DA to report Pemmy Majodina to parliament’s ethics committee for son’s ‘dodgy’ PPE deal
DA chief whip Natasha Mazzone says her party will report her ANC counterpart Pemmy Majodina to parliament’s ethics committee to account for her son’s apparent dodgy deal to supply ANC constituency offices with personal protective equipment (PPE) in January.
Majodina’s son, Mkhonto weSizwe Majodina, secured a procurement deal to supply the ANC with thermometers worth R52,500 from the parliamentary caucus she manages.
“There appears to be a clear conflict of interest for which Majodina and her son must be probed and held fully to account,” said Mazzone.
On Sunday Majodina indicated her willingness to subject herself to a “parliamentary ethics probe”. She also wrote to the ANC integrity commission to express her wish and willingness to voluntarily appear before the commission.
Mazzone said the DA wants the parliamentary committee to investigate Majodina’s alleged role in the PPE deal as a matter of urgency.
“South Africans need parliamentarians who are beyond reproach, especially those tasked with senior positions in parliament where they are meant to hold public office bearers to account and demonstrate their oversight mandates,” she said.
This is the only way corruption would ever be rooted out, said Mazzone.
She said should any impropriety be found regarding Majodina or her son’s involvement in the deal she will have to be disciplined.
Mazzone said the allegations not only cast a shadow of the party’s “already tainted image”, but also cast aspersions over Majodina’s integrity as a chief whip in parliament.
“Parliament cannot continue to handle senior parliamentarians with kid gloves when their malfeasance comes to light. Decisive action must be taken to destroy the rot of corruption at its core,” said Mazzone.
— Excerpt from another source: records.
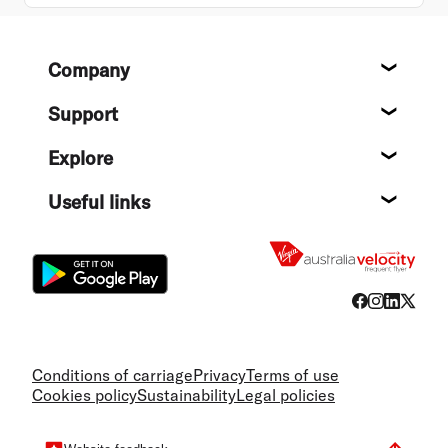
Footer
Company
About
Support
Help c
Explore
Destin
Useful links
Flight
Conditions of carriage
Privacy
Terms of use
Cookies policy
Sustainability
Legal policies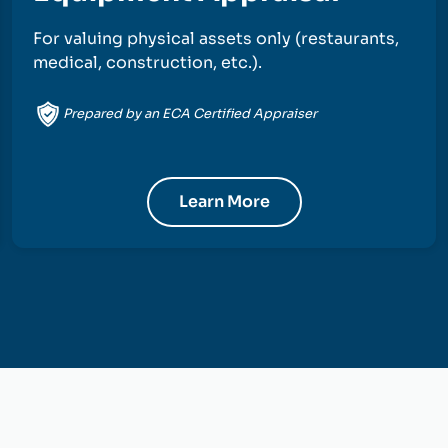
For valuing physical assets only (restaurants,
medical, construction, etc.).
Prepared by an ECA Certified Appraiser
Learn More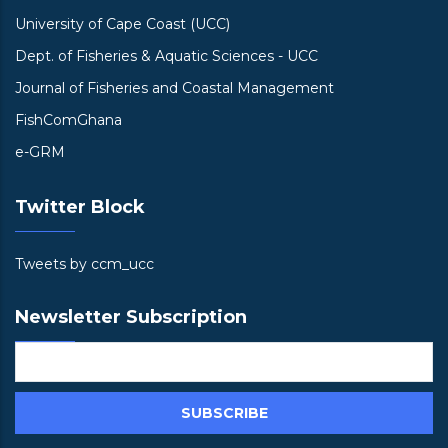
University of Cape Coast (UCC)
Dept. of Fisheries & Aquatic Sciences - UCC
Journal of Fisheries and Coastal Management
FishComGhana
e-GRM
Twitter Block
Tweets by ccm_ucc
Newsletter Subscription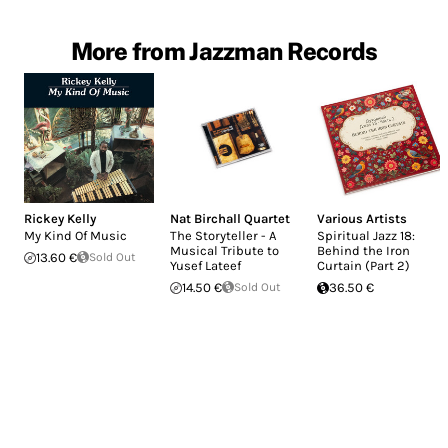
More from Jazzman Records
Rickey Kelly
Nat Birchall Quartet
Various Artists
My Kind Of Music
The Storyteller - A
Spiritual Jazz 18:
Musical Tribute to
Behind the Iron
13.60 €
Sold Out
Yusef Lateef
Curtain (Part 2)
14.50 €
Sold Out
36.50 €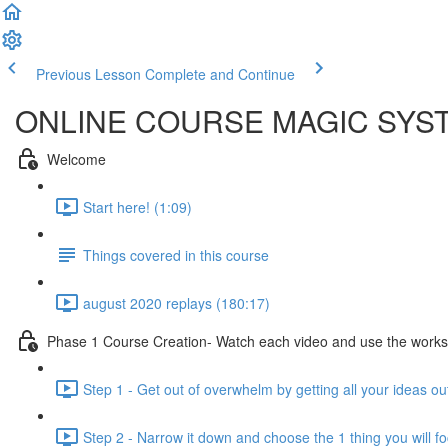
Previous Lesson
Complete and Continue
ONLINE COURSE MAGIC SYS
Welcome
Start here! (1:09)
Things covered in this course
august 2020 replays (180:17)
Phase 1 Course Creation- Watch each video and use the workshee
Step 1 - Get out of overwhelm by getting all your ideas o
Step 2 - Narrow it down and choose the 1 thing you will f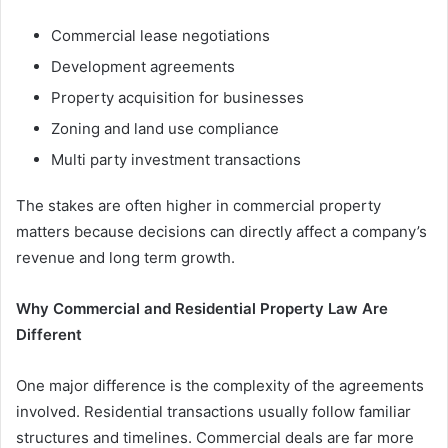
Commercial lease negotiations
Development agreements
Property acquisition for businesses
Zoning and land use compliance
Multi party investment transactions
The stakes are often higher in commercial property
matters because decisions can directly affect a company’s
revenue and long term growth.
Why Commercial and Residential Property Law Are
Different
One major difference is the complexity of the agreements
involved. Residential transactions usually follow familiar
structures and timelines. Commercial deals are far more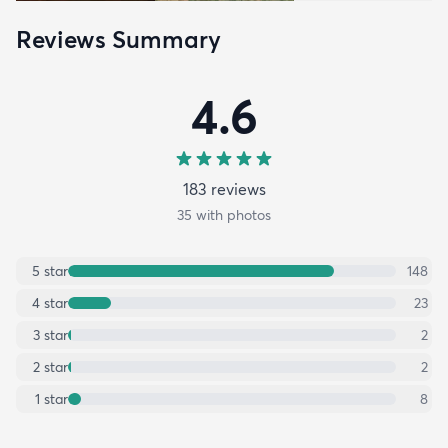
Reviews Summary
4.6
183
review
s
35
with photos
5
star
148
4
star
23
3
star
2
2
star
2
1
star
8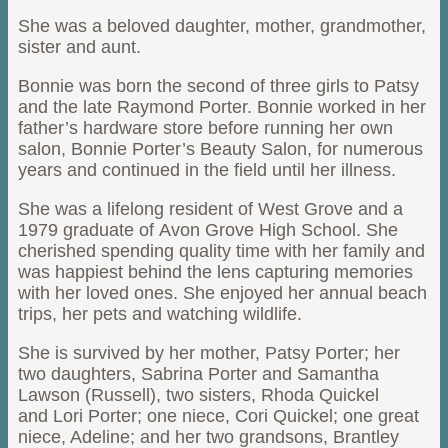
She was a beloved daughter, mother, grandmother,
sister and aunt.
Bonnie was born the second of three girls to Patsy
and the late Raymond Porter. Bonnie worked in her
father’s hardware store before running her own
salon, Bonnie Porter’s Beauty Salon, for numerous
years and continued in the field until her illness.
She was a lifelong resident of West Grove and a
1979 graduate of Avon Grove High School. She
cherished spending quality time with her family and
was happiest behind the lens capturing memories
with her loved ones. She enjoyed her annual beach
trips, her pets and watching wildlife.
She is survived by her mother, Patsy Porter; her
two daughters, Sabrina Porter and Samantha
Lawson (Russell), two sisters, Rhoda Quickel
and Lori Porter; one niece, Cori Quickel; one great
niece, Adeline; and her two grandsons, Brantley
The Sunday Times reported that a company in which Majodina’s son is a sole director supplied 150 thermometers valued at R350 each to be used in the party’s constituency offices across SA.
Majodina is the political head of the ANC parliamentary caucus.
Initially, she defended the transaction, saying the caucus did not have to go to open tender as the amount was less than R100,000. This is in terms of the ANC parliamentary caucus’s financial policy, she said. However, this was disputed by two insiders.
On Sunday, through her spokesperson, she said she was aware the transaction may be reasonably perceived as a form of abuse of office and nepotism due to the proximity of her son.